SUPPLIED INFORMATION.
———

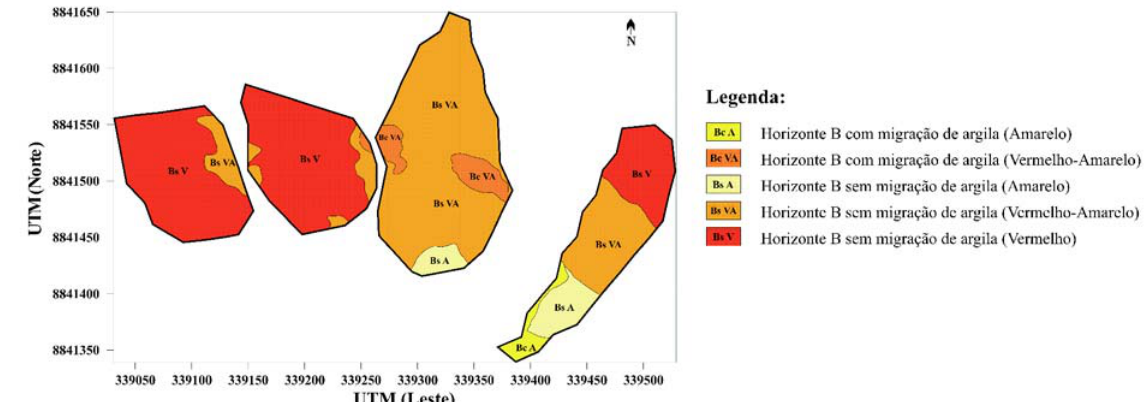
Figura 6. Mapa gerado por meio da sobreposição dos mapas da relação textural (RT) e índice de avermelhamento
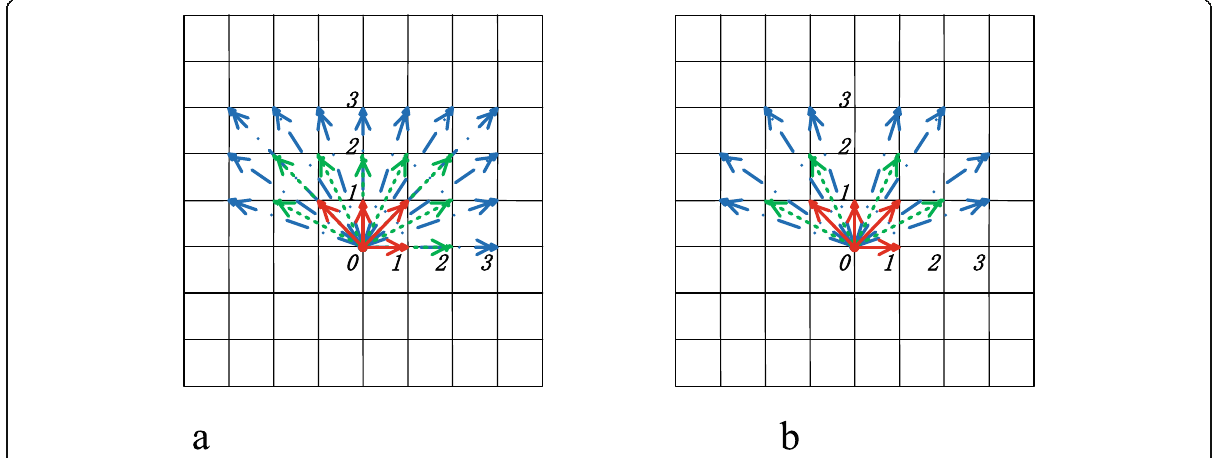
Fig. 6 Two cases of multiple angle sampling: ( a ) multiple angle sampling with duplicates, ( b ) multiple angle sampling without duplicates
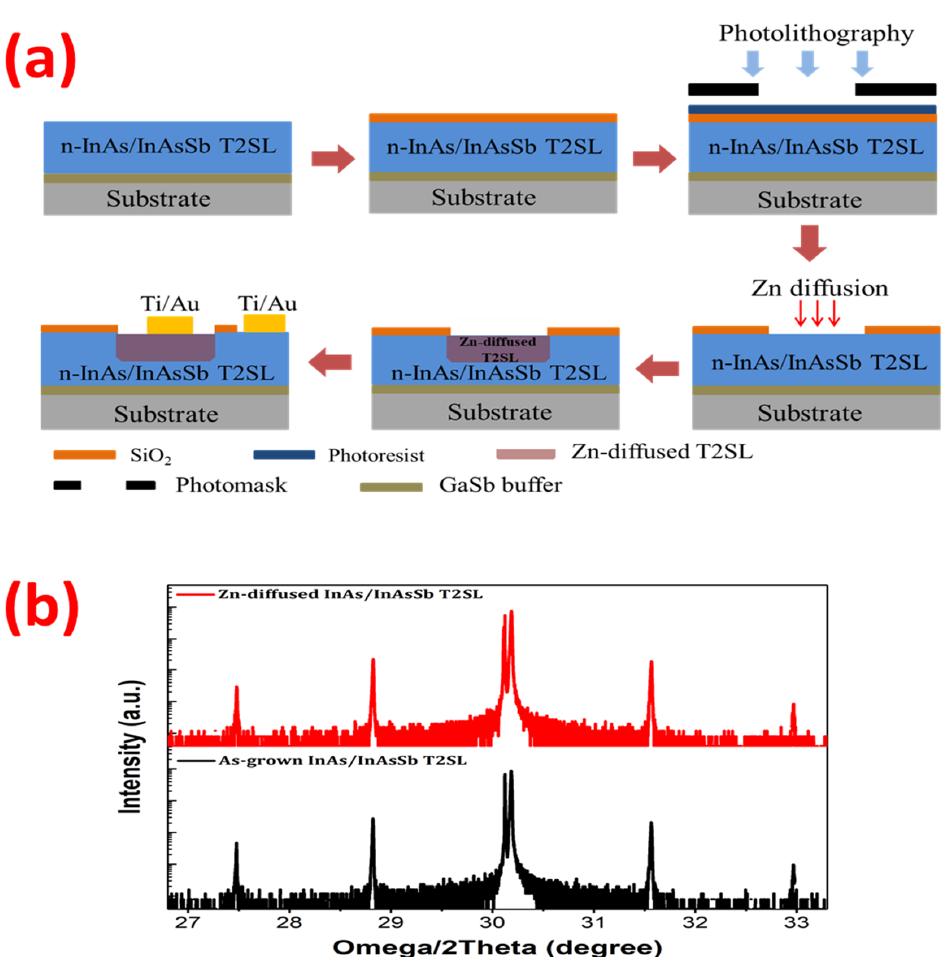
Figure 1. ( a ) Schematic diagram of fabrication processes for the Zn-diffused planar photodetector based on InAs/InAsSb T2SL. ( b ) HR-XRD scan curve of the as-grown (black) and Zn-diffused (red) InAs/InAsSb T2SL on GaSb substrate.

———

Print the listing again exactly as it appears, except for the pictures, which stay out.

Figura 6. Mapa gerado por meio da sobreposição dos mapas da relação textural (RT) e índice de avermelhamento
Fig. 6 Two cases of multiple angle sampling: ( a ) multiple angle sampling with duplicates, ( b ) multiple angle sampling without duplicates
Figure 1. ( a ) Schematic diagram of fabrication processes for the Zn-diffused planar photodetector based on InAs/InAsSb T2SL. ( b ) HR-XRD scan curve of the as-grown (black) and Zn-diffused (red) InAs/InAsSb T2SL on GaSb substrate.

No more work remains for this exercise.